Let me tell you about the thing I have never regretted.
This is how I met my wife: after college, 22, I got a job in a bookstore and started dating my manager. Within a year we were living together and within two years I sold a lot of my stuff and moved to Pittsburgh. True love, Dad, is moving to Pittsburgh right in the middle of your 20s. There was something special about her though, Bill, something that hooked me right away. She felt different than any other women I had ever been with — different than the bisexual local I lost my virginity to; different than the other bisexual from the Caribbean I was obsessed over. I fell in love with my wife for a very simple reason: she’s a man.
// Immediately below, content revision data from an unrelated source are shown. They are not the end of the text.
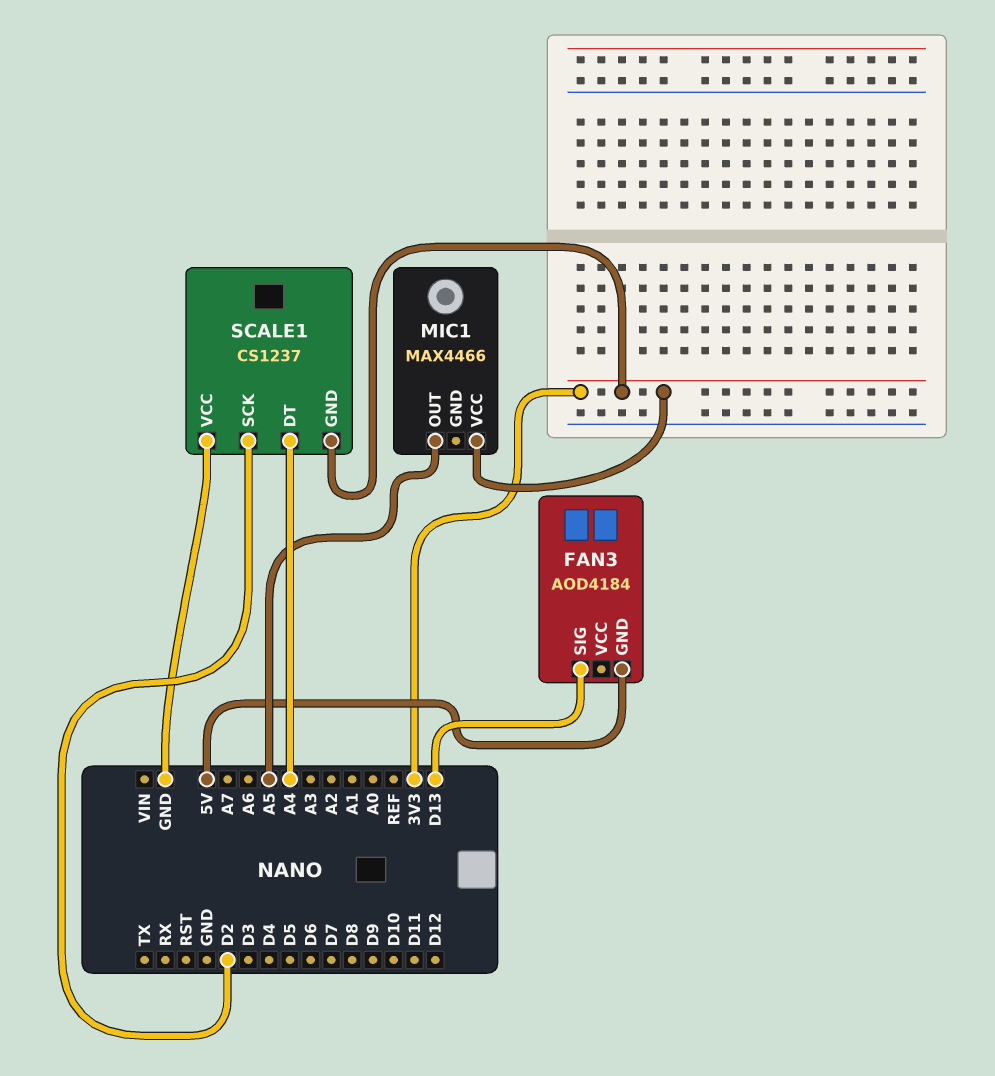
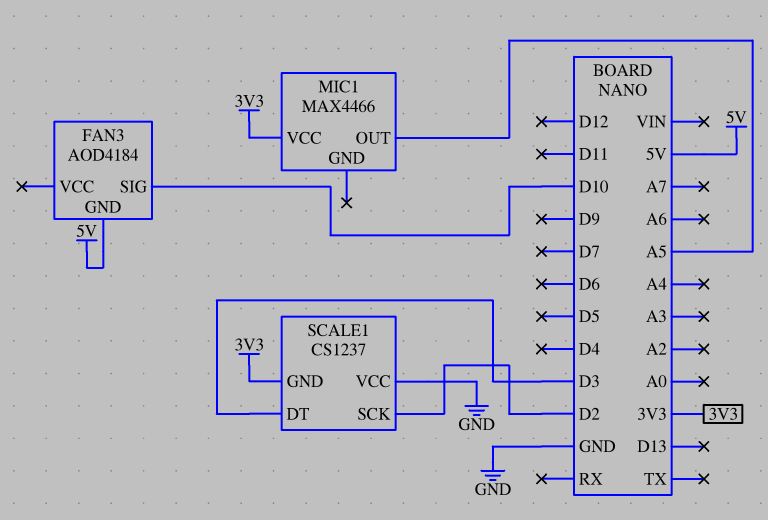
FAN3 pin SIG: D13 -> D10
SCALE1 pin DT: A4 -> D3

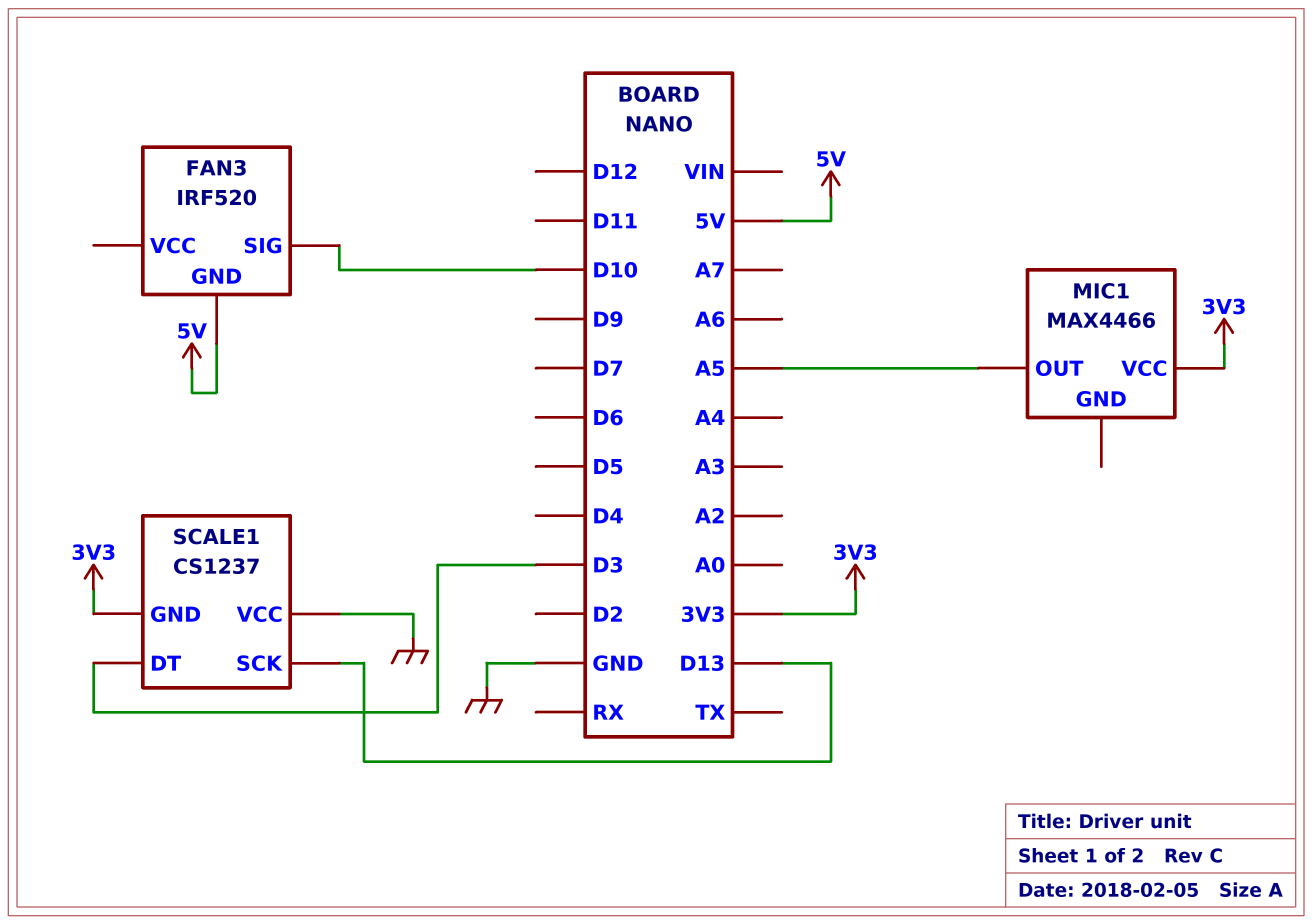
FAN3: AOD4184 -> IRF520
SCALE1 pin SCK: D2 -> D13

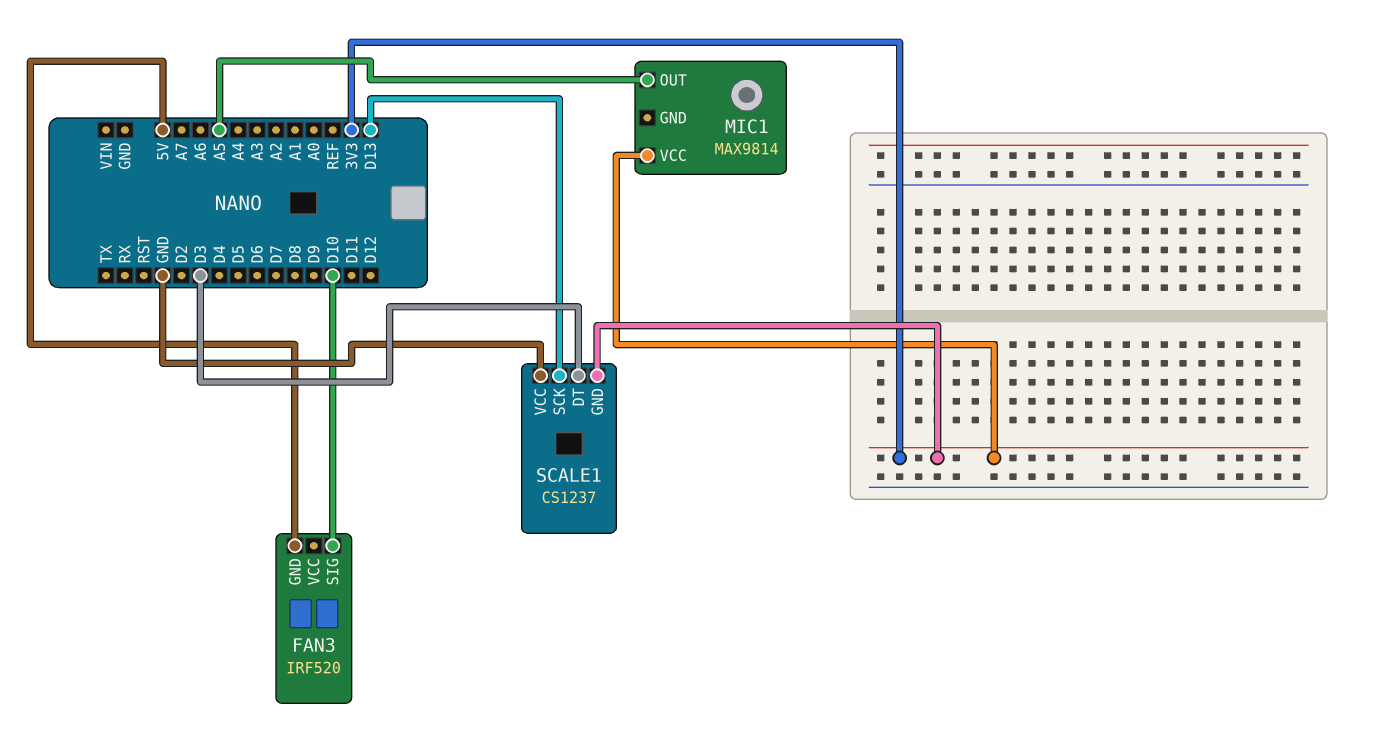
MIC1: MAX4466 -> MAX9814

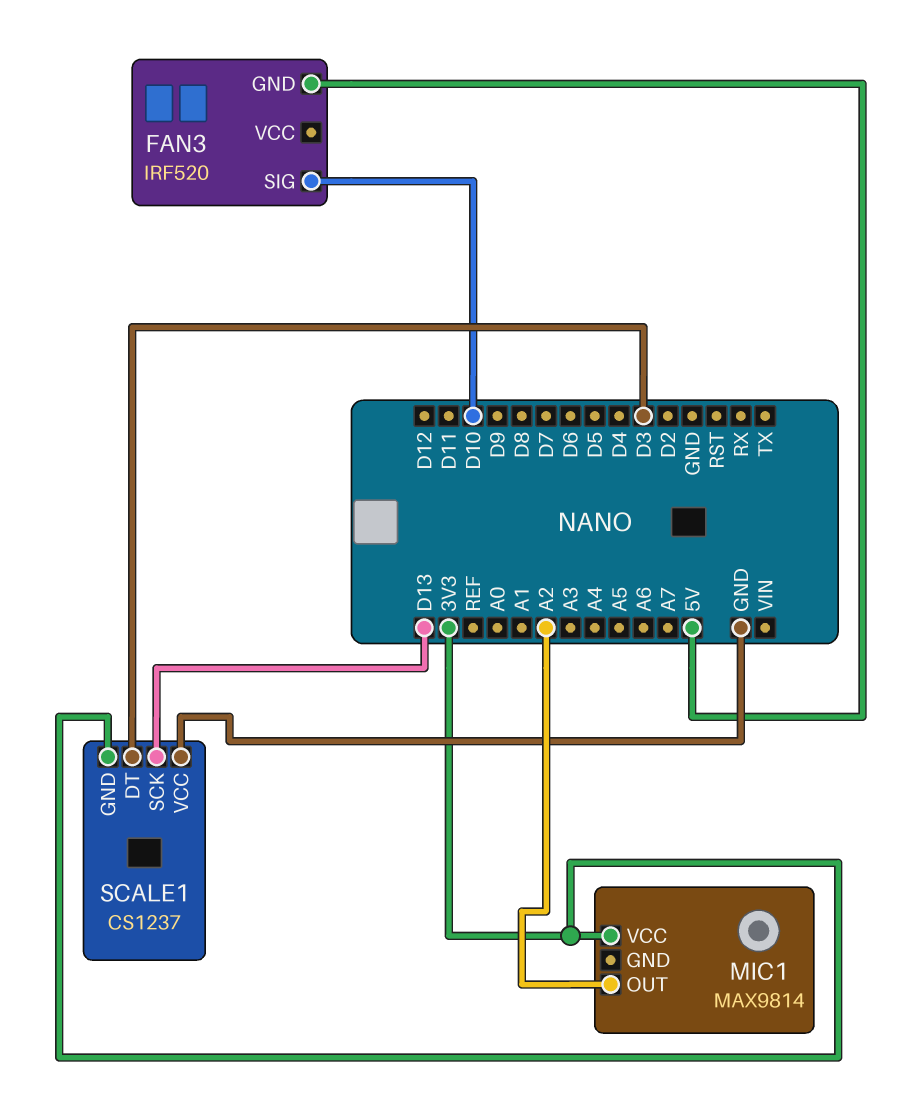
MIC1 pin OUT: A5 -> A2

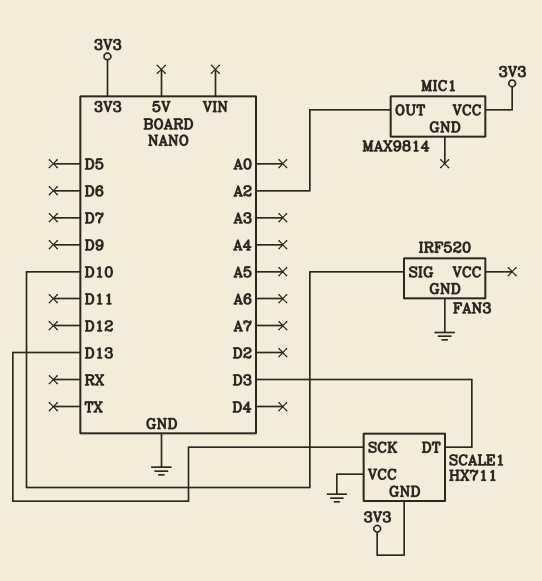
FAN3 pin GND: 5V -> GND
SCALE1: CS1237 -> HX711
This is how I met my husband: we held each other as we fell into a Beautiful Nightmare together. He came out as trans six months ago and all of a sudden we have had to explain ourselves (or at least felt the need to explain ourselves) to family, friends, and the collective ghosts that haunt us (hi Bill). And now, here we are — he’s a little more private than I am so it’s been a little strange — with a ‘40s-style prison spotlight on our personal life like this. Before it was an Easy Lie, two straight people. Now though? What are we?
Two gay men. It’s very easy. Just two gay men, Dad. My spouse, who is studying to be a therapist, would call this ‘telling the truth.’
You’ll be happy to know, Bill, that I’m still madly in love. We’ve been together for a decade and we’ve been married for six years. It took your previous father-in-law dying and me spending my inheritance to move across the country, it took maxing out a credit card for my Year of Therapy, and it took realizing that I would probably offend those affable drunk Catholics who made up the background noise of my upbringing. It took me being 32 and not giving a fuck what anybody thinks anymore.
I finally got here though. I like to think you would be proud.